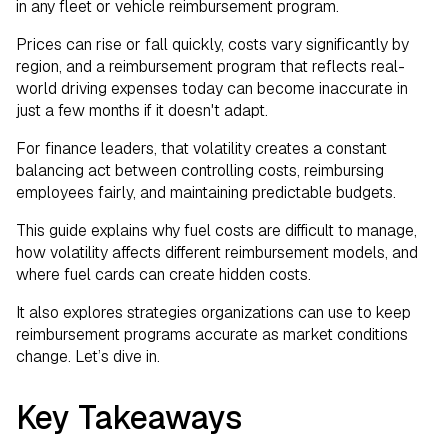
Fuel Expense Data
in any fleet or vehicle reimbursement program.
Prices can rise or fall quickly, costs vary significantly by
Fuel Costs Will Keep Changing. Your
region, and a reimbursement program that reflects real-
Program Should Too.
world driving expenses today can become inaccurate in
just a few months if it doesn't adapt.
For finance leaders, that volatility creates a constant
balancing act between controlling costs, reimbursing
employees fairly, and maintaining predictable budgets.
This guide explains why fuel costs are difficult to manage,
how volatility affects different reimbursement models, and
where fuel cards can create hidden costs.
It also explores strategies organizations can use to keep
reimbursement programs accurate as market conditions
change. Let’s dive in.
Key Takeaways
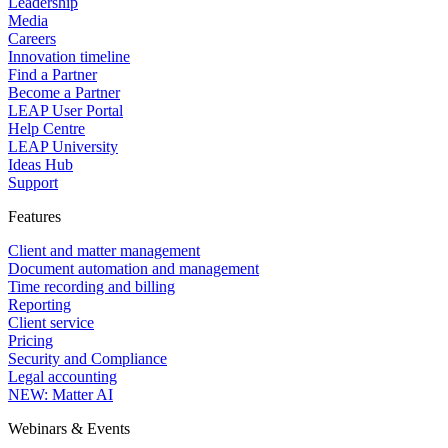
Leadership
Media
Careers
Innovation timeline
Find a Partner
Become a Partner
LEAP User Portal
Help Centre
LEAP University
Ideas Hub
Support
Features
Client and matter management
Document automation and management
Time recording and billing
Reporting
Client service
Pricing
Security and Compliance
Legal accounting
NEW: Matter AI
Webinars & Events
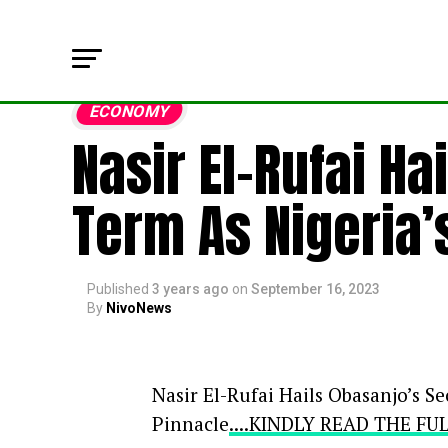
ECONOMY
Nasir El-Rufai H
Term As Nigeria
Published
3 years ago
on
September 16, 2023
By
NivoNews
Nasir El-Rufai Hails Obasanjo’s 
Pinnacle
....KINDLY READ THE F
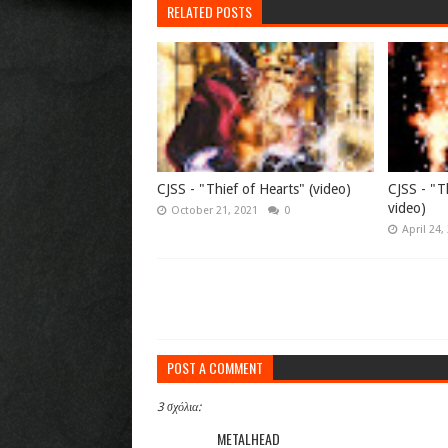
RELATED POSTS
CJSS - "Thief of Hearts" (video)
CJSS - "Th
video)
October 21, 2021
0
April 24,
POST A COMMENT
3 σχόλια:
METALHEAD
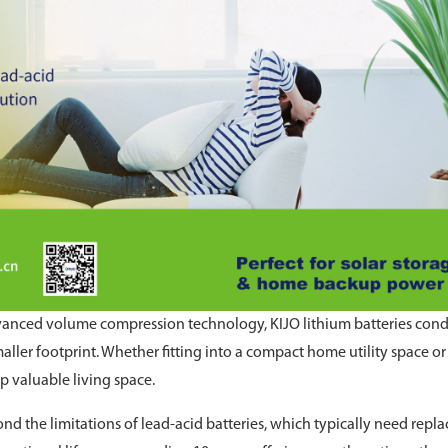
dvanced volume compression technology, KIJO lithium batteries con
aller footprint. Whether fitting into a compact home utility space or
p valuable living space.
d the limitations of lead-acid batteries, which typically need repla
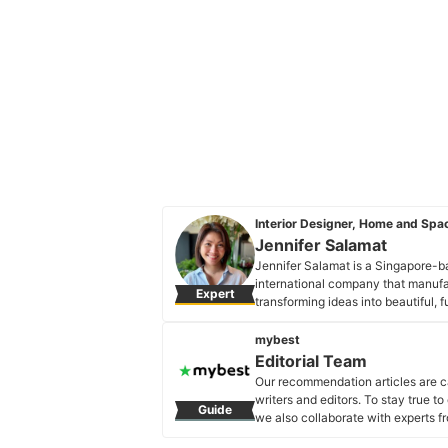
Interior Designer, Home and Spac
Jennifer Salamat
Jennifer Salamat is a Singapore-ba
international company that manufa
Expert
transforming ideas into beautiful, 
been involved in planning and desi
Jennifer Salamat's Profile
mybest
Editorial Team
Our recommendation articles are c
writers and editors. To stay true t
Guide
we also collaborate with experts fr
Editorial Team's Profile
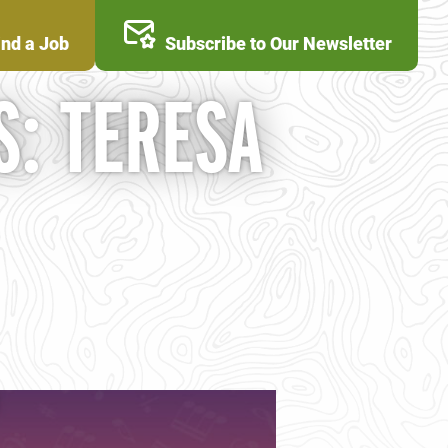
ind a Job
Subscribe to Our Newsletter
S: TERESA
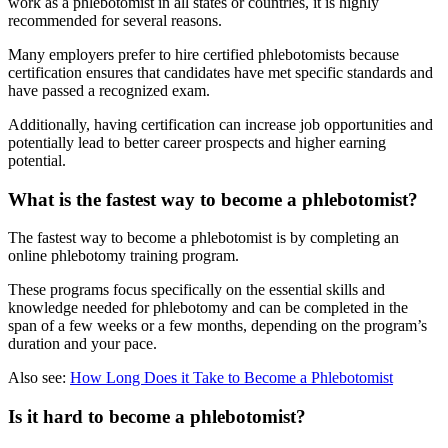
work as a phlebotomist in all states or countries, it is highly
recommended for several reasons.
Many employers prefer to hire certified phlebotomists because
certification ensures that candidates have met specific standards and
have passed a recognized exam.
Additionally, having certification can increase job opportunities and
potentially lead to better career prospects and higher earning
potential.
What is the fastest way to become a phlebotomist?
The fastest way to become a phlebotomist is by completing an
online phlebotomy training program.
These programs focus specifically on the essential skills and
knowledge needed for phlebotomy and can be completed in the
span of a few weeks or a few months, depending on the program’s
duration and your pace.
Also see:
How Long Does it Take to Become a Phlebotomist
Is it hard to become a phlebotomist?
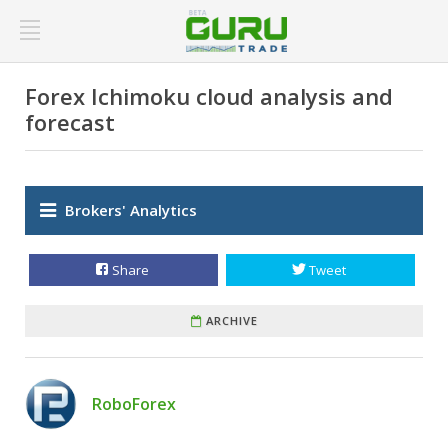
Forex Ichimoku cloud analysis and
forecast
Brokers' Analytics
Share
Tweet
ARCHIVE
RoboForex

PROMPT: Keep the pictures out and print all the records exactly as they are.

EXERCISE SOLUTION:
Fuel Expense Data
in any fleet or vehicle reimbursement program.
Prices can rise or fall quickly, costs vary significantly by
Fuel Costs Will Keep Changing. Your
region, and a reimbursement program that reflects real-
Program Should Too.
world driving expenses today can become inaccurate in
just a few months if it doesn't adapt.
For finance leaders, that volatility creates a constant
balancing act between controlling costs, reimbursing
employees fairly, and maintaining predictable budgets.
This guide explains why fuel costs are difficult to manage,
how volatility affects different reimbursement models, and
where fuel cards can create hidden costs.
It also explores strategies organizations can use to keep
reimbursement programs accurate as market conditions
change. Let’s dive in.
Key Takeaways
Leadership
Media
Careers
Innovation timeline
Find a Partner
Become a Partner
LEAP User Portal
Help Centre
LEAP University
Ideas Hub
Support
Features
Client and matter management
Document automation and management
Time recording and billing
Reporting
Client service
Pricing
Security and Compliance
Legal accounting
NEW: Matter AI
Webinars & Events
ECONOMY
Nasir El-Rufai H
Term As Nigeria
Published
3 years ago
on
September 16, 2023
By
NivoNews
Nasir El-Rufai Hails Obasanjo’s 
Pinnacle
....KINDLY READ THE F
RELATED POSTS
CJSS - "Thief of Hearts" (video)
CJSS - "Th
video)
October 21, 2021
0
April 24,
POST A COMMENT
3 σχόλια:
METALHEAD
dvanced volume compression technology, KIJO lithium batteries con
aller footprint. Whether fitting into a compact home utility space or
p valuable living space.
d the limitations of lead-acid batteries, which typically need repla
Interior Designer, Home and Spac
Jennifer Salamat
Jennifer Salamat is a Singapore-ba
international company that manufa
Expert
transforming ideas into beautiful, 
been involved in planning and desi
Jennifer Salamat's Profile
mybest
Editorial Team
Our recommendation articles are c
writers and editors. To stay true t
Guide
we also collaborate with experts fr
Editorial Team's Profile
ind a Job
Subscribe to Our Newsletter
S: TERESA
work as a phlebotomist in all states or countries, it is highly
recommended for several reasons.
Many employers prefer to hire certified phlebotomists because
certification ensures that candidates have met specific standards and
have passed a recognized exam.
Additionally, having certification can increase job opportunities and
potentially lead to better career prospects and higher earning
potential.
What is the fastest way to become a phlebotomist?
The fastest way to become a phlebotomist is by completing an
online phlebotomy training program.
These programs focus specifically on the essential skills and
knowledge needed for phlebotomy and can be completed in the
span of a few weeks or a few months, depending on the program’s
duration and your pace.
Also see:
How Long Does it Take to Become a Phlebotomist
Is it hard to become a phlebotomist?
Forex Ichimoku cloud analysis and
forecast
Brokers' Analytics
Share
Tweet
ARCHIVE
RoboForex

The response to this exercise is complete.